Re: [PATCH 6.15] mm/vma: add give_up_on_oom option on modify/merge, use in uffd release

"Liam R. Howlett" <Liam.Howlett@xxxxxxxxxx> · Fri, 21 Mar 2025 11:27:34 -0400

+cc Peter due to uffd interests

* Pedro Falcato <pfalcato@xxxxxxx> [250321 07:26]:
> On Fri, Mar 21, 2025 at 10:09:37AM +0000, Lorenzo Stoakes wrote:
> > Currently, if a VMA merge fails due to an OOM condition arising on commit
> > merge or a failure to duplicate anon_vma's, we report this so the caller
> > can handle it.
> > 
> > However there are cases where the caller is only ostensibly trying a
> > merge, and doesn't mind if it fails due to this condition.
> >
> 
> Ok, so here's my problem with your idea: I don't think merge should be exposed
> to vma_modify() callers. Right now (at least AIUI), you want to modify a given
> VMA, you call vma_modify(), and it gives you a vma you can straight up modify
> without any problems. Essentially breaks down any VMAs necessary.

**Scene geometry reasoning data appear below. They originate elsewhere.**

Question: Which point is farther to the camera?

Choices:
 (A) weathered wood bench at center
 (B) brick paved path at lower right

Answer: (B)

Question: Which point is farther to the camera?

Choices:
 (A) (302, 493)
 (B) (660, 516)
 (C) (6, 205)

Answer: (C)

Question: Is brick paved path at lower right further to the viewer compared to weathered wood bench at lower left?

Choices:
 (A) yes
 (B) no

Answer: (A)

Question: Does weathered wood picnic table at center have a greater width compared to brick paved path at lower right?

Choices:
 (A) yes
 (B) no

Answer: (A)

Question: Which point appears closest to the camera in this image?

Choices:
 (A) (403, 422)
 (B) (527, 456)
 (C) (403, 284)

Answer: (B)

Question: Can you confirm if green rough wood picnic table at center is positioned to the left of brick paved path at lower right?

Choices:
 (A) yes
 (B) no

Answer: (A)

This feels
> contractually simple and easy to use, and I don't think leaking details about
> merging is the correct approach here.
> 
> > Since we do not want to introduce an implicit assumption that we only
> > actually modify VMAs after OOM conditions might arise, add a 'give up on
> > oom' option and make an explicit contract that, should this flag be set, we
> > absolutely will not modify any VMAs should OOM arise and just bail out.
> >
> 
> Thus, to me the most natural solution is still mine. Do you think it places too
> many constraints on vma_modify()? vma_modify() on a single VMA, without
> splitting, Just Working(tm) is a sensible expectation (and vma_merge being fully
> best-effort). Things like mprotect() failing due to OOM are also pretty disastrous,
> so if we could limit that it'd be great.
> 
> In any case, your solution looks palatable to me, but I want to make
> sure we're not making this excessively complicated.

Either solution is fine with me, but...

I hate both of them, and I (mostly) blame uffd.  Some blame is on syzbot
for exposing me to this unreachable failure. ;-)

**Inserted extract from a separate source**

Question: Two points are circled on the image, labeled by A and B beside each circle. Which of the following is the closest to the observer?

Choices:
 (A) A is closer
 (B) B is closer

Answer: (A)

I think Lorenzo's patch points out that we should have a better way to
deal with a return and a vma pointer and we basically have that a lot of
other places with the structures that we thread through to deal with
mostly unreachable errors that syzbot injects.  I dislike flags passed
in to treat things differently.  We are adding an 8th argument to the
function (of type boolean) to work around this..

I think Pedro's patch is working around the same issue of return value
vs return pointers.  Other places we pass in &prev and just do what we
need to in the caller and just check the return value - which I also
hate, especially when you look at the assembly generated to deal with a
"non-problem" problem.

I have no better solution and need to spend more time looking into it,
but the number of times we have syzbot failing a random allocation and
finding issues.. well, it's basically a class of bugs we handle very
poorly throughout our stack.

Realistically, I *hope* that Lorenzo's additional argument will make
code authors think twice about the failure scenario when calling the
function.

Pedro's code fixes this caller, but leaves the possibility of someone
missing this again in the future, I think?  This could be made more
obvious with some clever naming of functions, perhaps try_<something>?

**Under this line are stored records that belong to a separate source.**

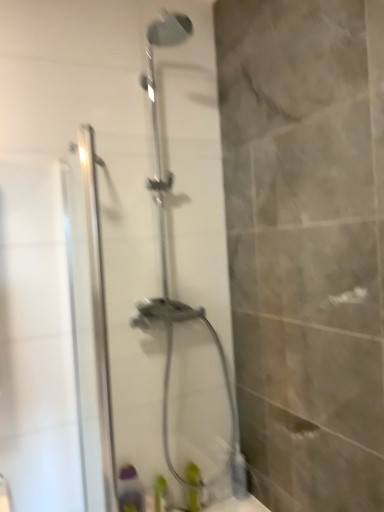
The height and width of the screenshot is (512, 384). Describe the element at coordinates (159, 492) in the screenshot. I see `green plastic bottle at lower center, acting as the second toiletry starting from the right` at that location.

The width and height of the screenshot is (384, 512). I want to click on green matte bottle at lower center, placed as the first toiletry when sorted from right to left, so click(x=192, y=486).

I want to click on clear glass shower door at center, so click(164, 290).

Is the surface of clear glass shower door at center in direct contact with green matte bottle at lower center, which is the 2th toiletry from left to right?

No, clear glass shower door at center is not beside green matte bottle at lower center, which is the 2th toiletry from left to right.

Who is bigger, clear glass shower door at center or green matte bottle at lower center, which is the 2th toiletry from left to right?

Bigger between the two is clear glass shower door at center.

From a real-world perspective, which object stands above the other?

From a 3D spatial view, clear glass shower door at center is above.

Identify the location of shower door that is above the green matte bottle at lower center, which is the 2th toiletry from left to right (from a real-world perspective). [164, 290].

From a real-world perspective, is green plastic bottle at lower center, acting as the second toiletry starting from the right, above or below green matte bottle at lower center, placed as the first toiletry when sorted from right to left?

From a real-world perspective, green plastic bottle at lower center, acting as the second toiletry starting from the right, is physically below green matte bottle at lower center, placed as the first toiletry when sorted from right to left.

Can you confirm if green plastic bottle at lower center, acting as the second toiletry starting from the right, is shorter than green matte bottle at lower center, placed as the first toiletry when sorted from right to left?

Yes, green plastic bottle at lower center, acting as the second toiletry starting from the right, is shorter than green matte bottle at lower center, placed as the first toiletry when sorted from right to left.

This screenshot has height=512, width=384. What are the coordinates of `toiletry located behind the green plastic bottle at lower center, placed as the first toiletry when sorted from left to right` in the screenshot? It's located at (192, 486).

Is clear glass shower door at center wider or thinner than green plastic bottle at lower center, acting as the second toiletry starting from the right?

clear glass shower door at center is thinner than green plastic bottle at lower center, acting as the second toiletry starting from the right.

Is clear glass shower door at center taller or shorter than green plastic bottle at lower center, placed as the first toiletry when sorted from left to right?

clear glass shower door at center is taller than green plastic bottle at lower center, placed as the first toiletry when sorted from left to right.

Who is bigger, clear glass shower door at center or green plastic bottle at lower center, placed as the first toiletry when sorted from left to right?

clear glass shower door at center is bigger.

Can you see green matte bottle at lower center, placed as the first toiletry when sorted from right to left, touching clear glass shower door at center?

No, green matte bottle at lower center, placed as the first toiletry when sorted from right to left, is not beside clear glass shower door at center.

Looking at this image, does green matte bottle at lower center, placed as the first toiletry when sorted from right to left, appear on the left side of clear glass shower door at center?

Yes.

In the scene shown: How distant is green matte bottle at lower center, which is the 2th toiletry from left to right, from clear glass shower door at center?

66.69 centimeters.

Is green matte bottle at lower center, which is the 2th toiletry from left to right, located outside clear glass shower door at center?

Indeed, green matte bottle at lower center, which is the 2th toiletry from left to right, is completely outside clear glass shower door at center.

From the image's perspective, between green plastic bottle at lower center, acting as the second toiletry starting from the right, and clear glass shower door at center, who is located below?

green plastic bottle at lower center, acting as the second toiletry starting from the right.

Is green plastic bottle at lower center, placed as the first toiletry when sorted from left to right, to the left of clear glass shower door at center from the viewer's perspective?

Indeed, green plastic bottle at lower center, placed as the first toiletry when sorted from left to right, is positioned on the left side of clear glass shower door at center.

This screenshot has height=512, width=384. I want to click on the 2nd toiletry located beneath the clear glass shower door at center (from a real-world perspective), so click(159, 492).

Looking at this image, who is smaller, green matte bottle at lower center, placed as the first toiletry when sorted from right to left, or green plastic bottle at lower center, acting as the second toiletry starting from the right?

Smaller between the two is green matte bottle at lower center, placed as the first toiletry when sorted from right to left.

How many degrees apart are the facing directions of green matte bottle at lower center, which is the 2th toiletry from left to right, and green plastic bottle at lower center, placed as the first toiletry when sorted from left to right?

The angle between the facing direction of green matte bottle at lower center, which is the 2th toiletry from left to right, and the facing direction of green plastic bottle at lower center, placed as the first toiletry when sorted from left to right, is 1.97 degrees.

Is green plastic bottle at lower center, acting as the second toiletry starting from the right, at the back of green matte bottle at lower center, which is the 2th toiletry from left to right?

green matte bottle at lower center, which is the 2th toiletry from left to right, is not turned away from green plastic bottle at lower center, acting as the second toiletry starting from the right.

From the clear glass shower door at center, count the 1st toiletry to the left and point to it. Please provide its 2D coordinates.

[(192, 486)]

You are a GUI agent. You are given a task and a screenshot of the screen. Output one action in this format:
    pyautogui.click(x=<x>, y=<y>)
    Task: Click on the toiletry above the green plastic bottle at lower center, placed as the first toiletry when sorted from left to right (from the image's perspective)
    
    Given the screenshot: What is the action you would take?
    pyautogui.click(x=192, y=486)

Based on the photo, estimate the real-world distances between objects in this image. Which object is closer to clear glass shower door at center, green matte bottle at lower center, which is the 2th toiletry from left to right, or green plastic bottle at lower center, placed as the first toiletry when sorted from left to right?

green matte bottle at lower center, which is the 2th toiletry from left to right, is closer to clear glass shower door at center.

From the picture: From the image, which object appears to be farther from green matte bottle at lower center, placed as the first toiletry when sorted from right to left, clear glass shower door at center or green plastic bottle at lower center, acting as the second toiletry starting from the right?

clear glass shower door at center.

From the image, which object appears to be farther from green plastic bottle at lower center, placed as the first toiletry when sorted from left to right, clear glass shower door at center or green matte bottle at lower center, which is the 2th toiletry from left to right?

clear glass shower door at center lies further to green plastic bottle at lower center, placed as the first toiletry when sorted from left to right, than the other object.

In the scene shown: Looking at the image, which one is located further to green matte bottle at lower center, which is the 2th toiletry from left to right, green plastic bottle at lower center, acting as the second toiletry starting from the right, or clear glass shower door at center?

clear glass shower door at center lies further to green matte bottle at lower center, which is the 2th toiletry from left to right, than the other object.

Which object lies nearer to the anchor point clear glass shower door at center, green plastic bottle at lower center, placed as the first toiletry when sorted from left to right, or green matte bottle at lower center, placed as the first toiletry when sorted from right to left?

green matte bottle at lower center, placed as the first toiletry when sorted from right to left.

Considering their positions, is green matte bottle at lower center, placed as the first toiletry when sorted from right to left, positioned closer to green plastic bottle at lower center, placed as the first toiletry when sorted from left to right, than clear glass shower door at center?

green matte bottle at lower center, placed as the first toiletry when sorted from right to left, lies closer to green plastic bottle at lower center, placed as the first toiletry when sorted from left to right, than the other object.

Find the location of a particular element. This screenshot has width=384, height=512. toiletry between clear glass shower door at center and green plastic bottle at lower center, acting as the second toiletry starting from the right, in the up-down direction is located at coordinates (192, 486).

We are essentially avoiding the compiler from catching the error for us
by returning that ERR_PTR(), which (keeping with the theme of my email)
I hate.  It's fine for little functions but we've made a mess of it too
often.

Reality will probably not align with the realistic view and people will
just copy/paste from wherever they saw it called... so we should think
twice about the failure scenarios on code review and I think a flag
(or a function name change?) might make this more obvious.

Thanks,
Liam